____ Data extract

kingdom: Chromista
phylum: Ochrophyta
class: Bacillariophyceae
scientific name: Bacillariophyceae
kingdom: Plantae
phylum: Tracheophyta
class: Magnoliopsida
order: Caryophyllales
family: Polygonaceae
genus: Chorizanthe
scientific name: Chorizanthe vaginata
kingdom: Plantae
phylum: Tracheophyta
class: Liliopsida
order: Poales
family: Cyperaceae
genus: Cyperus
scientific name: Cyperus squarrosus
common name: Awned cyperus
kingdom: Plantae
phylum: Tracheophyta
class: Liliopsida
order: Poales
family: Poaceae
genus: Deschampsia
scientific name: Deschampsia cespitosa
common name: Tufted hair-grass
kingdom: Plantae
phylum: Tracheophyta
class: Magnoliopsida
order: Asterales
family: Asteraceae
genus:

________

### Short task
Reproduce every line of the items above word for word, keeping the original order.

### Finished task
kingdom: Chromista
phylum: Ochrophyta
class: Bacillariophyceae
scientific name: Bacillariophyceae
kingdom: Plantae
phylum: Tracheophyta
class: Magnoliopsida
order: Caryophyllales
family: Polygonaceae
genus: Chorizanthe
scientific name: Chorizanthe vaginata
kingdom: Plantae
phylum: Tracheophyta
class: Liliopsida
order: Poales
family: Cyperaceae
genus: Cyperus
scientific name: Cyperus squarrosus
common name: Awned cyperus
kingdom: Plantae
phylum: Tracheophyta
class: Liliopsida
order: Poales
family: Poaceae
genus: Deschampsia
scientific name: Deschampsia cespitosa
common name: Tufted hair-grass
kingdom: Plantae
phylum: Tracheophyta
class: Magnoliopsida
order: Asterales
family: Asteraceae
genus:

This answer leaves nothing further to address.